On April 10, the Kentron Nork-Marash district court in Yerevan approved the investigation's request for remand detention and sent all five men to pretrial custody. Following the court's ruling, authorities transferred Sefilyan, Avetisyan, and Manukyan to the Vardashen prison, and Chukaszyan and Safaryan to the Nubarashen prison where they are in custody with the general prison population. Their lawyers have expressed concern about over crowding in some of the cells.

After his April 7 arrest, Pavel Manukyan declared a hunger strike that lasted several days and ended some time before April 13. One of Safaryan's lawyers reported that he declared a hunger strike on April 20, possibly in response to mistreatment by cellmates. At the time he was in a cell with 17 people, with only nine beds. After Safaryan declared a hunger strike, a doctor examined him to assess his general health and he was moved to a cell with other people on hunger strikes. As of April 27, he had not received further visits from any medical personnel.

Pre-Parliament members were being targeted for their peaceful political beliefs and that the charges are intended to interfere with their right to freedom of thought, expression, and assembly as protected by the International Covenant on Civil and Political Rights (ICCPR), to which Armenia is a party.

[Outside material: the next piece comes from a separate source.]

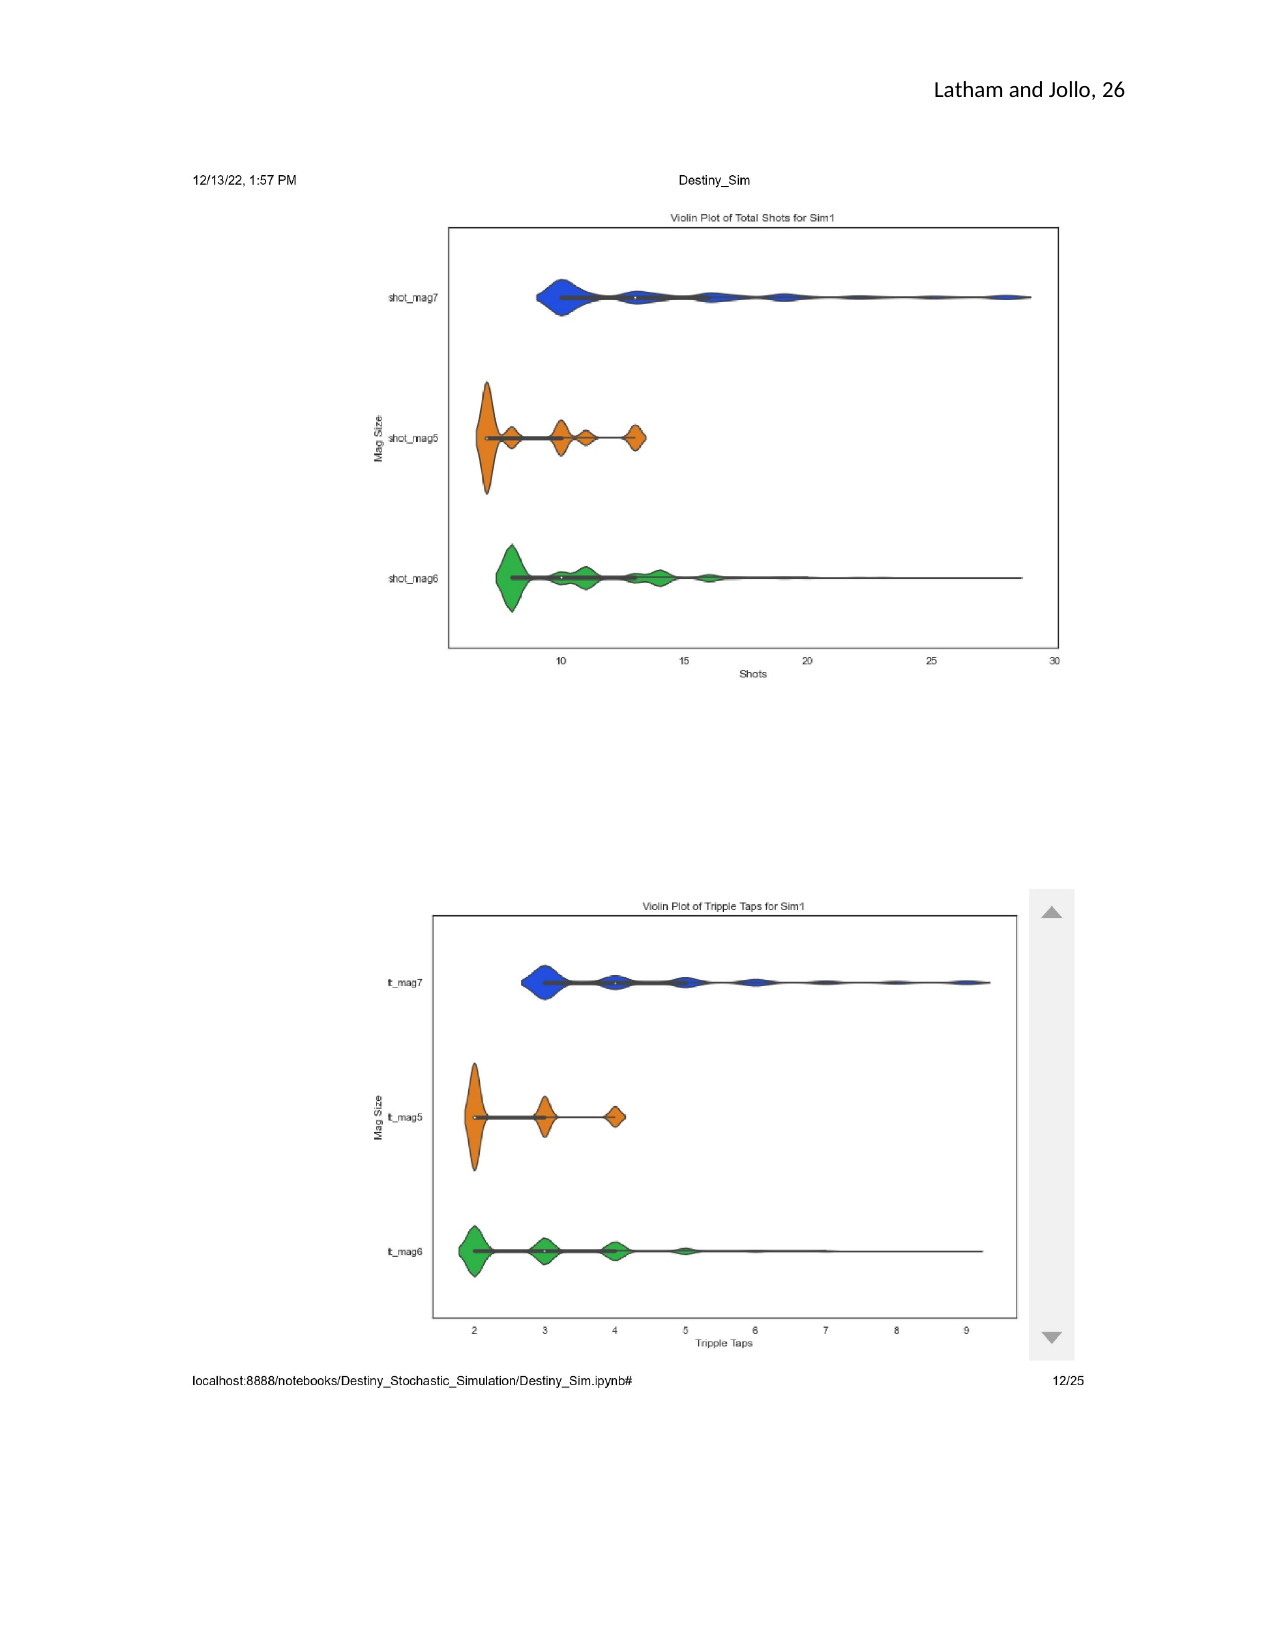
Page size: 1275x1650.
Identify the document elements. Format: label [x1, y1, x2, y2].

Article 225 of Armenia's Criminal Code, under which the men are charged, prohibits “organizing mass disorder accompanied with violence, pogroms, arson, destruction or damage to property, using fire-arms, explosives or explosive devices, or by armed resistance to the representative of the authorities.” Pre-Parliament's booklet and advertisement for the rally call for civil disobedience and peaceful political change.

Further, pre-trial detention should be considered a last resort. Article 9(3) of the ICCPR states that, “It shall not be the general rule that persons awaiting trial shall be detained in custody.” The United Nations Human Rights Committee, which provides authoritative interpretation of the covenant, has determined that bail should be granted except in cases in which there is a likelihood that the accused would abscond, destroy evidence, or influence witnesses. Given Pre-Parliament's nonviolent views and in the absence of a lawful and credible basis for detention, the men should be freed, pending investigation.

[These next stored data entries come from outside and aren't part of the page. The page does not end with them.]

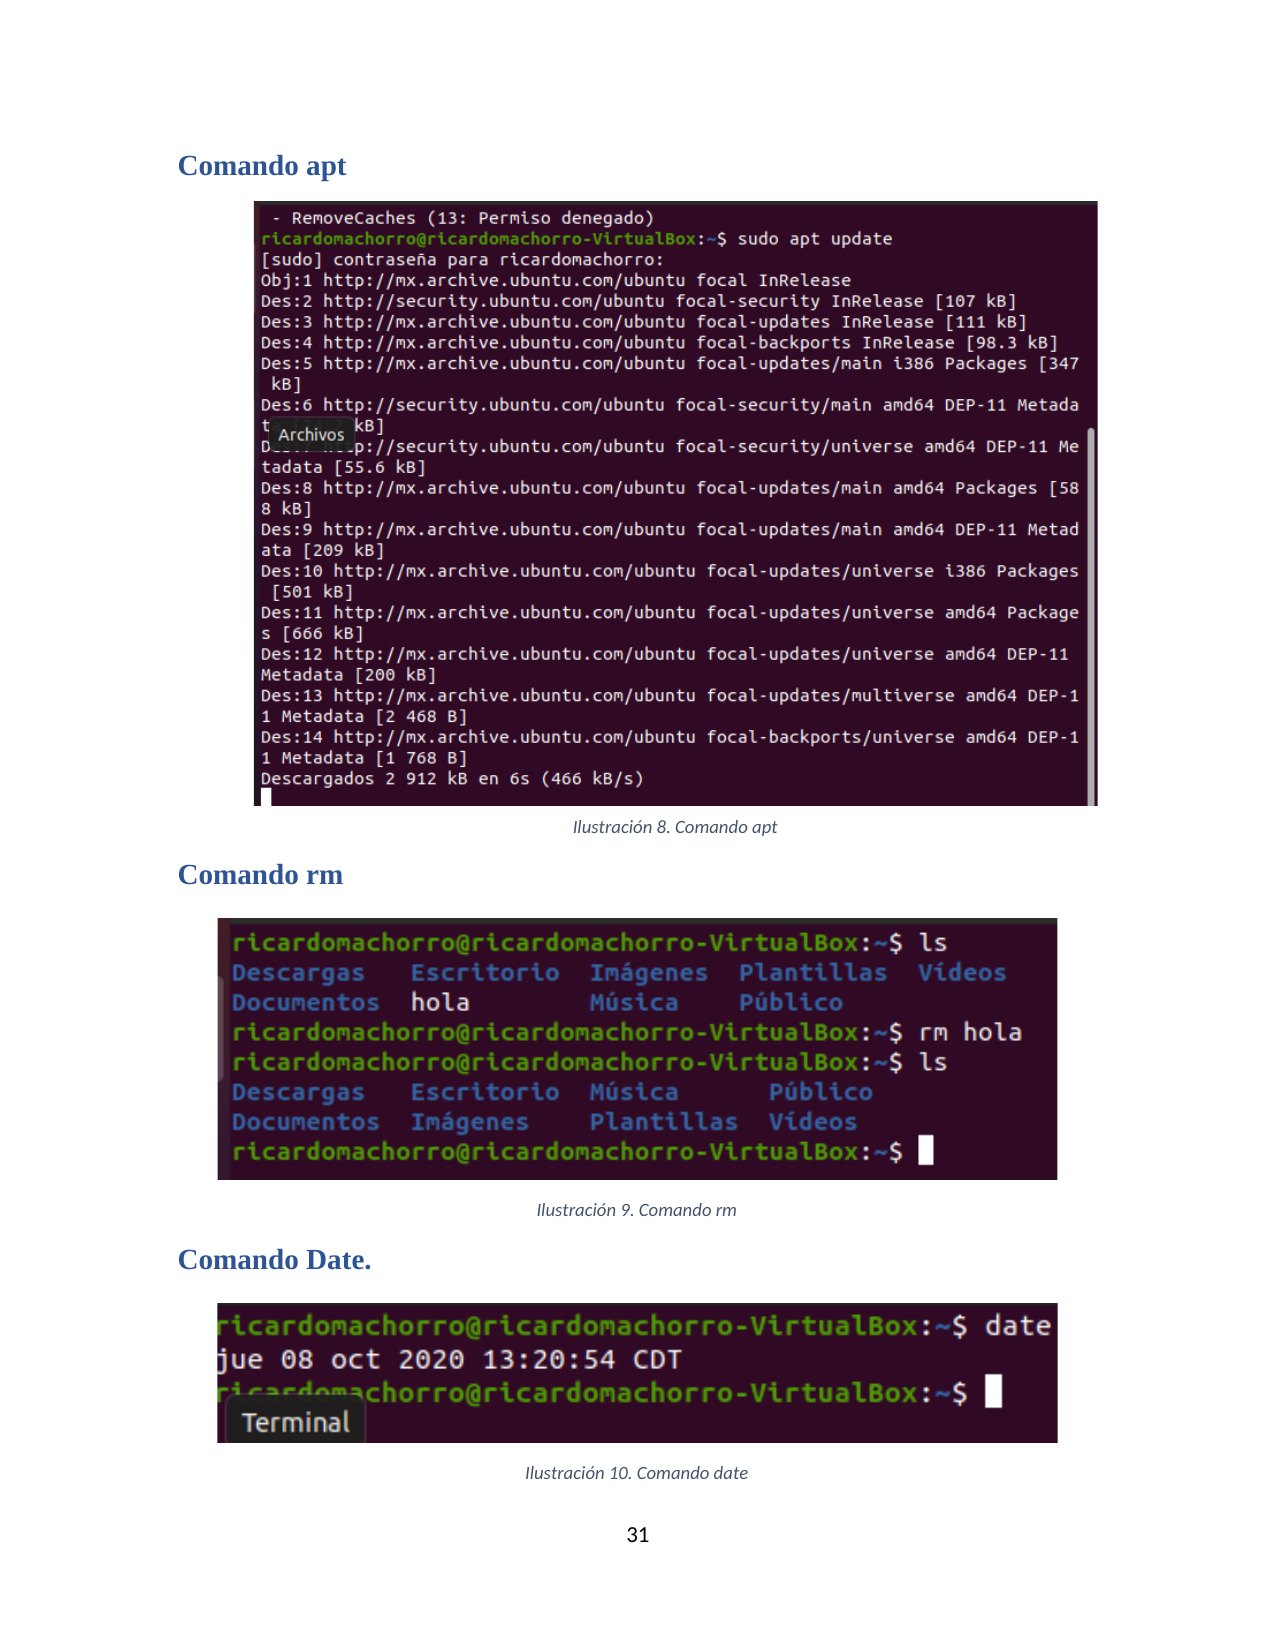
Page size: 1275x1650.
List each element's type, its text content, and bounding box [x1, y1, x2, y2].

text Ilustración 9. Comando rm [177, 489, 1098, 512]
subtitle Comando Date. [177, 533, 1098, 566]
text Ilustración 10. Comando date [177, 752, 1098, 775]
picture [217, 209, 1058, 471]
picture [217, 594, 1058, 734]
subtitle Comando rm [177, 148, 1098, 181]
subtitle Comando ifconfig. [177, 796, 1098, 829]
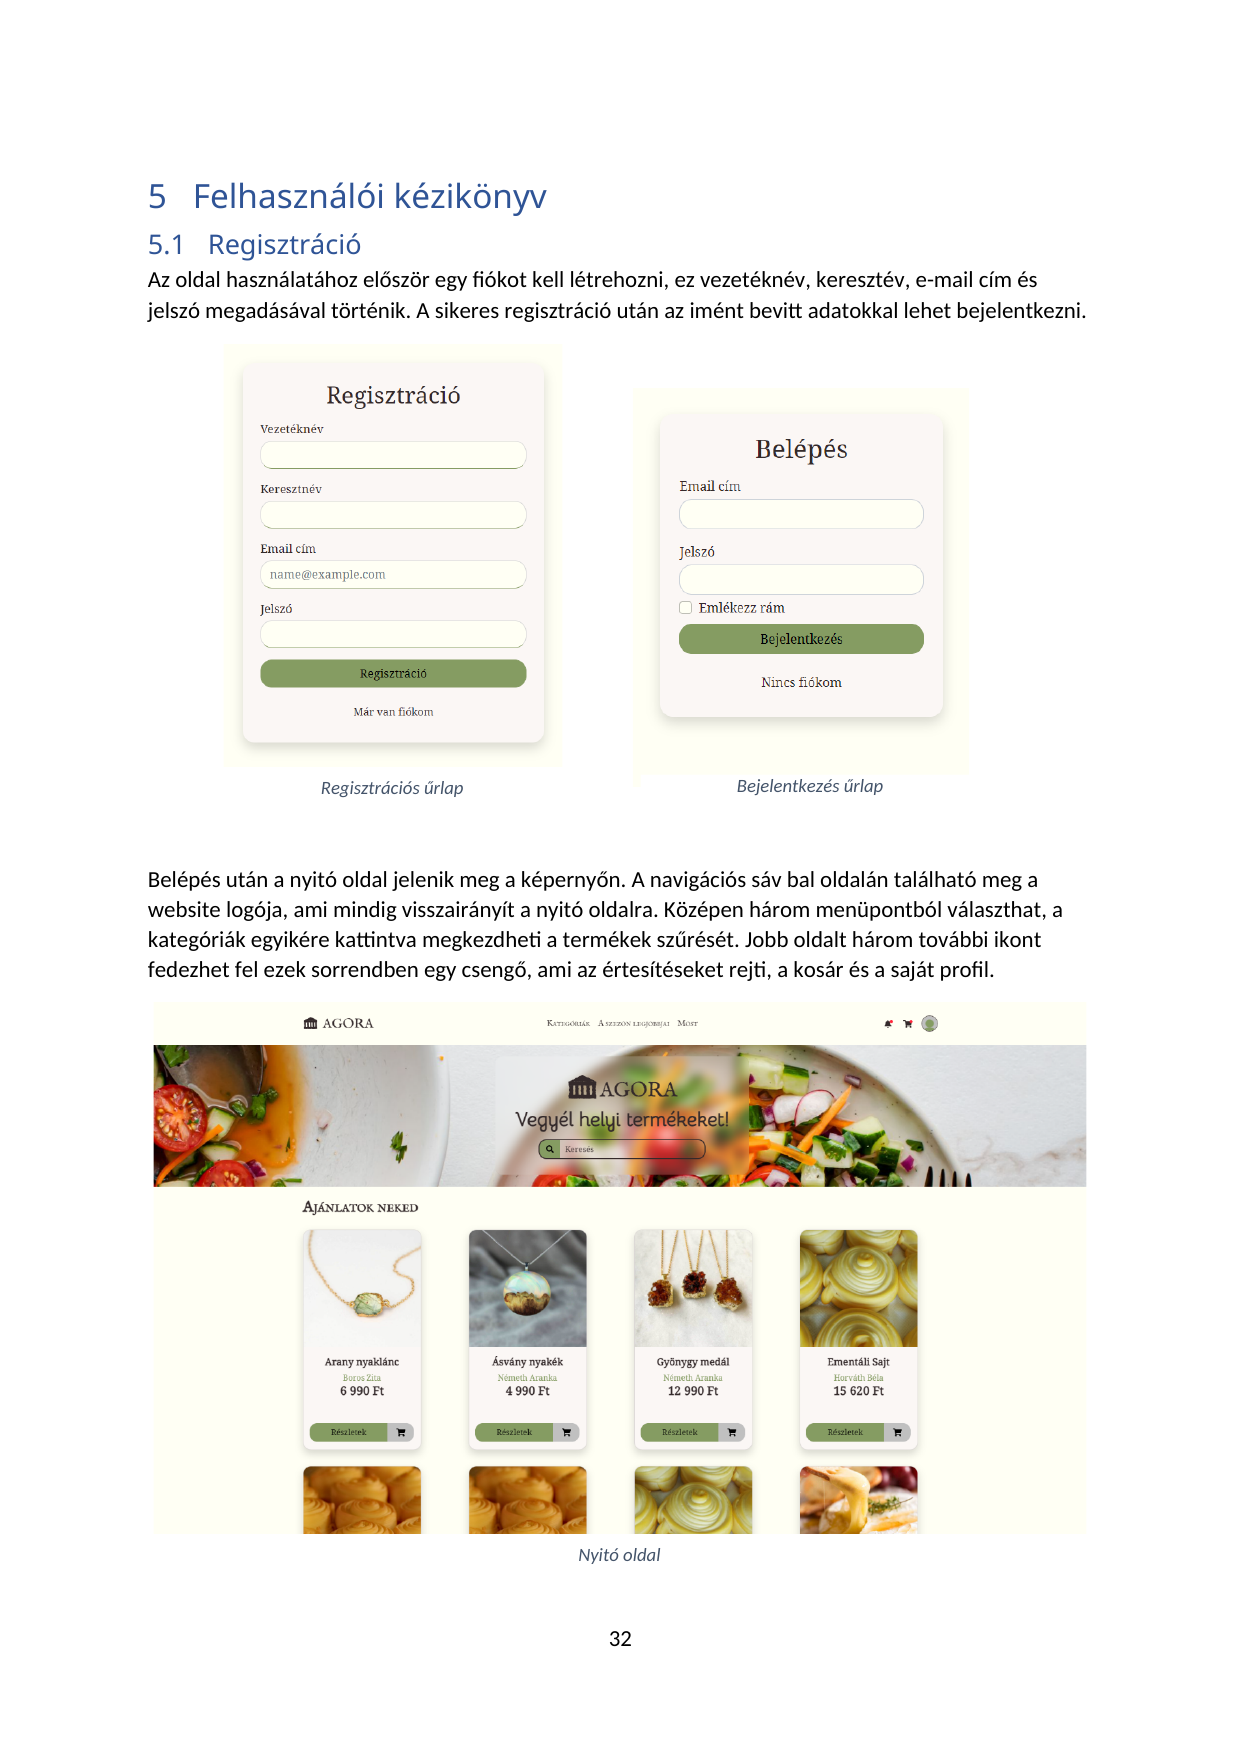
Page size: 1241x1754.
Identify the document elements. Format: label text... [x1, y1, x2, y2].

The men, who are currently under investigation, were in custody with convicted criminals in violation of international standards on pre-trial detention. ICCPR article 10(2)(a) mandates that accused persons shall be segregated from convicted persons and accorded treatment appropriate for their status as non-convicted persons. According to their lawyers, the prison authorities have not allowed the men to receive visits from family members, which are permitted during pre-trial detention at the discretion of the prison authorities. Such discretion should not be used to withhold privileges to punish the men for their political beliefs or affiliations.

In light of these concerns, Human Rights Watch called upon Armenia's Prosecutor General's office to:

- Independently review the charges, which appear intended to interfere with the Pre-Parliament members’ rights to expression and assembly;

- Release all five men from custody, pending a prompt, impartial, and credible investigation into their charges;

- Until such time as they are released pending an independent investigation into the charges:

- Take immediate steps to ensure that Chugaszyan, Sefilyan, Avetisyan, Manukyan, and Safaryan are held in facilities separate from convicted inmates, and have access to appropriate medical care and independent legal counsel.

- Ensure that Chugaszyan, Sefilyan, Avetisyan, Manukyan, and Safaryan may receive family visits as permitted by regulations.

- Investigate allegations that Safaryan has been subjected to ill-treatment by his cellmates and take appropriate measures to ensure his safety.